◆ Material supplied ◆

######

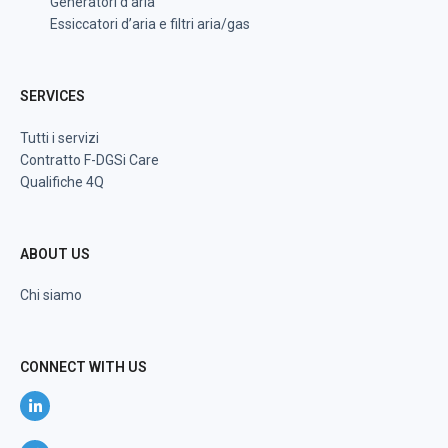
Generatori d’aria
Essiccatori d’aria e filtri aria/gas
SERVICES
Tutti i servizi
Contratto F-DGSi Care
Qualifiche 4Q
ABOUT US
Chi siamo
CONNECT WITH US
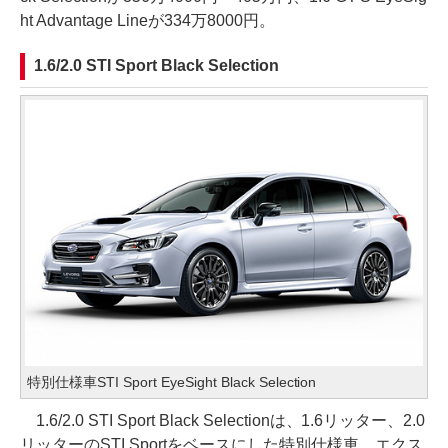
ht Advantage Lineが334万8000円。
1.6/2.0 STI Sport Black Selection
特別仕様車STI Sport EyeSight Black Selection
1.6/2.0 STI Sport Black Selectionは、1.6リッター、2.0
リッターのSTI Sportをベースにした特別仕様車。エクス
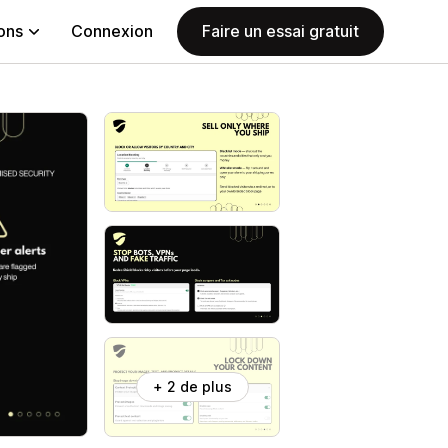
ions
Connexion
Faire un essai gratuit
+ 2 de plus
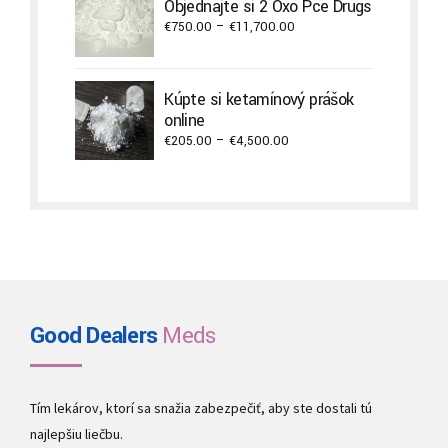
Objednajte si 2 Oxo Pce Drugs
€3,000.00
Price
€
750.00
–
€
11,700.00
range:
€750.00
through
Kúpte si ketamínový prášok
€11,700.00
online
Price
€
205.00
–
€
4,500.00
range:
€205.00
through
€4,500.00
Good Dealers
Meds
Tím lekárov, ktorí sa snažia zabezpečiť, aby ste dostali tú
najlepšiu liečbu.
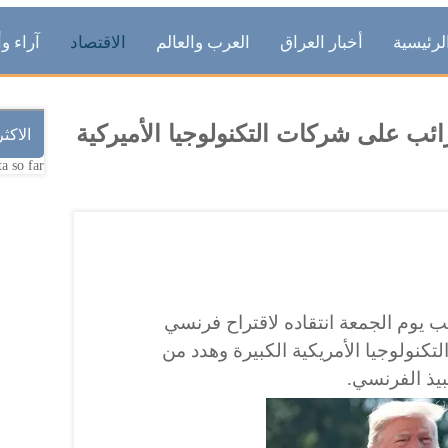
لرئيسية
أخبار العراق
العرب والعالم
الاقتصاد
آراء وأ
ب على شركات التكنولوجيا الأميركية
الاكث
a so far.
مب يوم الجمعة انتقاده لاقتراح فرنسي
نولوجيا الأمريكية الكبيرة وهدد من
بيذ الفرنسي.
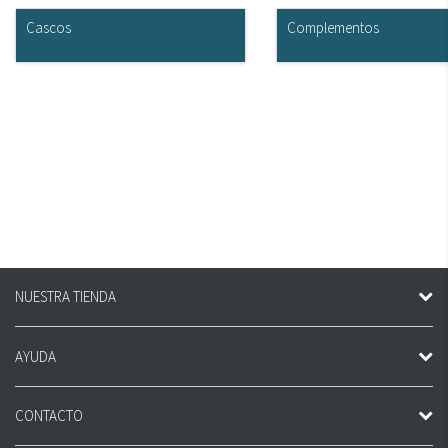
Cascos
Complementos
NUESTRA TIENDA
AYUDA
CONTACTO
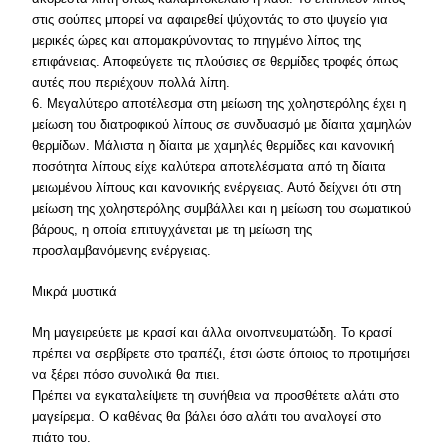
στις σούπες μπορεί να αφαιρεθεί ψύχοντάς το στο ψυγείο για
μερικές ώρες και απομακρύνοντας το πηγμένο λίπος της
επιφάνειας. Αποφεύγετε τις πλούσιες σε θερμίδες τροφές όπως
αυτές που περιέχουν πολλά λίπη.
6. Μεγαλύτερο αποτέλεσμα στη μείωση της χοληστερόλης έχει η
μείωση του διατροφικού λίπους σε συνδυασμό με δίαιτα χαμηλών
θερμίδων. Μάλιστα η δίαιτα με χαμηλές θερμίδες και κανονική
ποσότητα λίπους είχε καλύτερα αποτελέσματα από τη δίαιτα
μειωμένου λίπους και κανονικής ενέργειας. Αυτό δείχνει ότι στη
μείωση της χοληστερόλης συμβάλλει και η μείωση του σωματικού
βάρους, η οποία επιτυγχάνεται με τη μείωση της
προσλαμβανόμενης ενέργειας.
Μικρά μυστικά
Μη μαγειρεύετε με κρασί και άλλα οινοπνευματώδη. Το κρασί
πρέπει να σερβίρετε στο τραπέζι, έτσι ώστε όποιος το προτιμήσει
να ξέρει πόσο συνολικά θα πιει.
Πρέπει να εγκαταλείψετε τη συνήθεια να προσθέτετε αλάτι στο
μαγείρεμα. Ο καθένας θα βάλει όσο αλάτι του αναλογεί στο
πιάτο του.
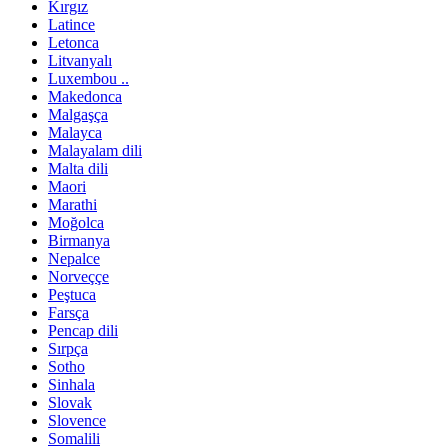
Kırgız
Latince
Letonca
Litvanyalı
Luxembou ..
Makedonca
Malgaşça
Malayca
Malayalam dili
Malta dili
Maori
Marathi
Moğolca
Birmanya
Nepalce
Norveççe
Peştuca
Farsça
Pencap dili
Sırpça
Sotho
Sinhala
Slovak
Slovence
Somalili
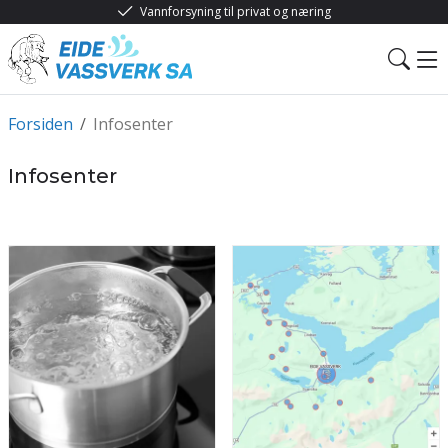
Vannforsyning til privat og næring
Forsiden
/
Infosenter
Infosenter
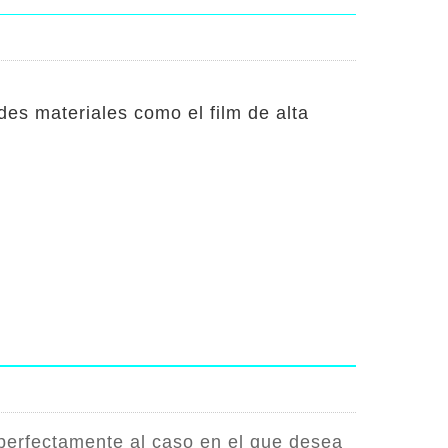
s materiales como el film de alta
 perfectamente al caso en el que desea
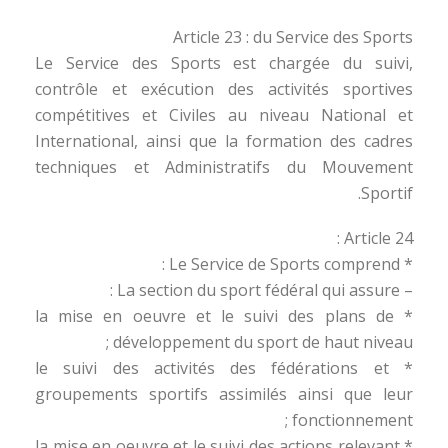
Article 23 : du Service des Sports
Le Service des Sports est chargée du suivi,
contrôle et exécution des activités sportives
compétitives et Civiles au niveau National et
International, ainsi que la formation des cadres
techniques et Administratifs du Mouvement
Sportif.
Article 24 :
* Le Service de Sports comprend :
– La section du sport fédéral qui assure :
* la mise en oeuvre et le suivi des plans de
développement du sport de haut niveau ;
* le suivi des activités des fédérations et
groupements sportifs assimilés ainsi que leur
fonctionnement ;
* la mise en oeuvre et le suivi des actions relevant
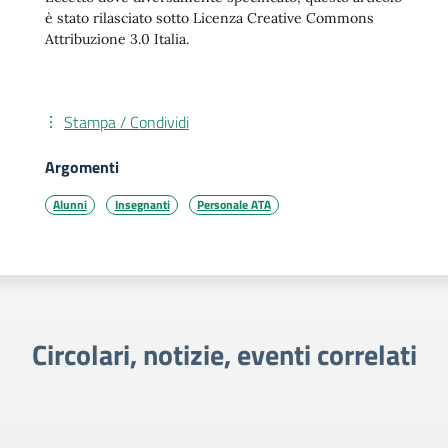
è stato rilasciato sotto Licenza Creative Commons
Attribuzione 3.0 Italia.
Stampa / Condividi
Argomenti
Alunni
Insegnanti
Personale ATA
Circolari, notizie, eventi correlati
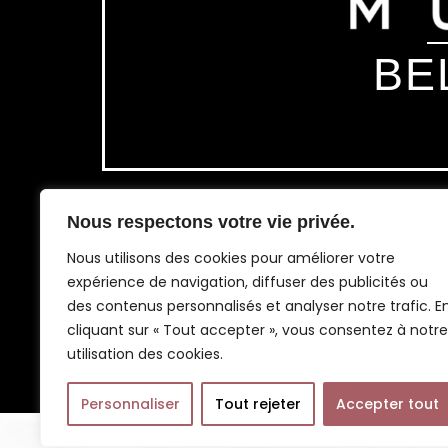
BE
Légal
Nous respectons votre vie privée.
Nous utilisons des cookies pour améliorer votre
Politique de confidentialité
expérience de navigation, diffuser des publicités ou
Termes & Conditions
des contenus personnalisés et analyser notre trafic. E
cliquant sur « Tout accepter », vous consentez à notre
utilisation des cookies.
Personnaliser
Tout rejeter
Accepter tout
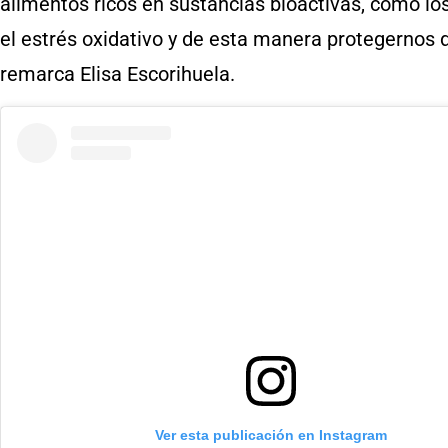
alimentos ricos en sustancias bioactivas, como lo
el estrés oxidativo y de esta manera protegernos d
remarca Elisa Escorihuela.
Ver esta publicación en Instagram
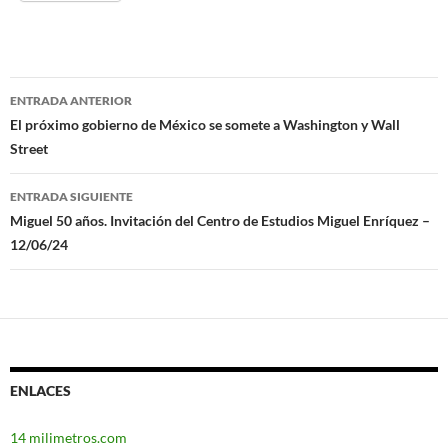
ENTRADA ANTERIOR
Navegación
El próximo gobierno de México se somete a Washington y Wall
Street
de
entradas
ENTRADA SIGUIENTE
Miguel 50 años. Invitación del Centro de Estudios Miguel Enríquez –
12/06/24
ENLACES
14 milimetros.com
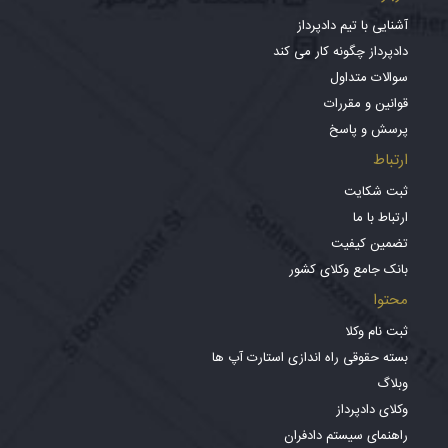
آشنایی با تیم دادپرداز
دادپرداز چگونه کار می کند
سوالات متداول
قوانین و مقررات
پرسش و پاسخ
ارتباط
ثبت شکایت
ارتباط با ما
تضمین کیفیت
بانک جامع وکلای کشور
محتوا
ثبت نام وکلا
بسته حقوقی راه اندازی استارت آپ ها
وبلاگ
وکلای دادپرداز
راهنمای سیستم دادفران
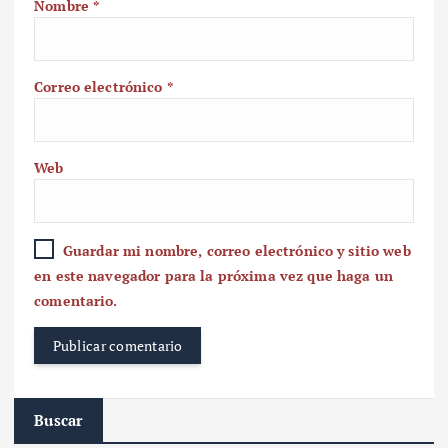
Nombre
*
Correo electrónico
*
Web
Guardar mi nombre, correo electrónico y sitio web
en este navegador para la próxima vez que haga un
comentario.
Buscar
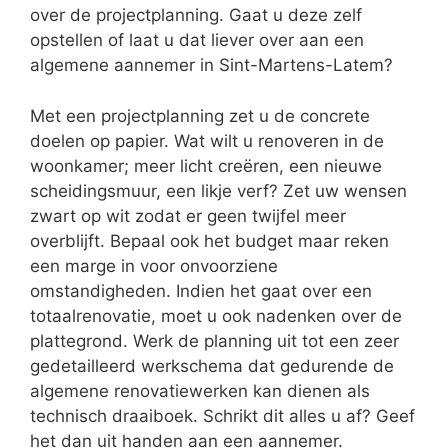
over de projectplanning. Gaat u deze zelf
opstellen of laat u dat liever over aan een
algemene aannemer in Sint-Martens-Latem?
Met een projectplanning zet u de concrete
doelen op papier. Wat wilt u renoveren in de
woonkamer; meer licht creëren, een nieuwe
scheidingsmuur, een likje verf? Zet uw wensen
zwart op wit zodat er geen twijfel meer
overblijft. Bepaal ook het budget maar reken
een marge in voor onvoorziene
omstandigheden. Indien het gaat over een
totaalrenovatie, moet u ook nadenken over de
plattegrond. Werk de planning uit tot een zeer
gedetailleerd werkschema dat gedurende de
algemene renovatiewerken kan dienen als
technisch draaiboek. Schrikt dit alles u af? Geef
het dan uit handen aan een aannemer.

######

Write out nothing but the lines from the start of the data through the line with "να ξέρει πόσο συνολικά θα πιει.". Leave out the pictures.

Generatori d’aria
Essiccatori d’aria e filtri aria/gas
SERVICES
Tutti i servizi
Contratto F-DGSi Care
Qualifiche 4Q
ABOUT US
Chi siamo
CONNECT WITH US
ht Advantage Lineが334万8000円。
1.6/2.0 STI Sport Black Selection
特別仕様車STI Sport EyeSight Black Selection
1.6/2.0 STI Sport Black Selectionは、1.6リッター、2.0
リッターのSTI Sportをベースにした特別仕様車。エクス
ions
Connexion
Faire un essai gratuit
+ 2 de plus
Objednajte si 2 Oxo Pce Drugs
€3,000.00
Price
€
750.00
–
€
11,700.00
range:
€750.00
through
Kúpte si ketamínový prášok
€11,700.00
online
Price
€
205.00
–
€
4,500.00
range:
€205.00
through
€4,500.00
Good Dealers
Meds
Tím lekárov, ktorí sa snažia zabezpečiť, aby ste dostali tú
najlepšiu liečbu.
لرئيسية
أخبار العراق
العرب والعالم
الاقتصاد
آراء وأ
ب على شركات التكنولوجيا الأميركية
الاكث
a so far.
مب يوم الجمعة انتقاده لاقتراح فرنسي
نولوجيا الأمريكية الكبيرة وهدد من
بيذ الفرنسي.
Cascos
Complementos
NUESTRA TIENDA
AYUDA
CONTACTO
στις σούπες μπορεί να αφαιρεθεί ψύχοντάς το στο ψυγείο για
μερικές ώρες και απομακρύνοντας το πηγμένο λίπος της
επιφάνειας. Αποφεύγετε τις πλούσιες σε θερμίδες τροφές όπως
αυτές που περιέχουν πολλά λίπη.
6. Μεγαλύτερο αποτέλεσμα στη μείωση της χοληστερόλης έχει η
μείωση του διατροφικού λίπους σε συνδυασμό με δίαιτα χαμηλών
θερμίδων. Μάλιστα η δίαιτα με χαμηλές θερμίδες και κανονική
ποσότητα λίπους είχε καλύτερα αποτελέσματα από τη δίαιτα
μειωμένου λίπους και κανονικής ενέργειας. Αυτό δείχνει ότι στη
μείωση της χοληστερόλης συμβάλλει και η μείωση του σωματικού
βάρους, η οποία επιτυγχάνεται με τη μείωση της
προσλαμβανόμενης ενέργειας.
Μικρά μυστικά
Μη μαγειρεύετε με κρασί και άλλα οινοπνευματώδη. Το κρασί
πρέπει να σερβίρετε στο τραπέζι, έτσι ώστε όποιος το προτιμήσει
να ξέρει πόσο συνολικά θα πιει.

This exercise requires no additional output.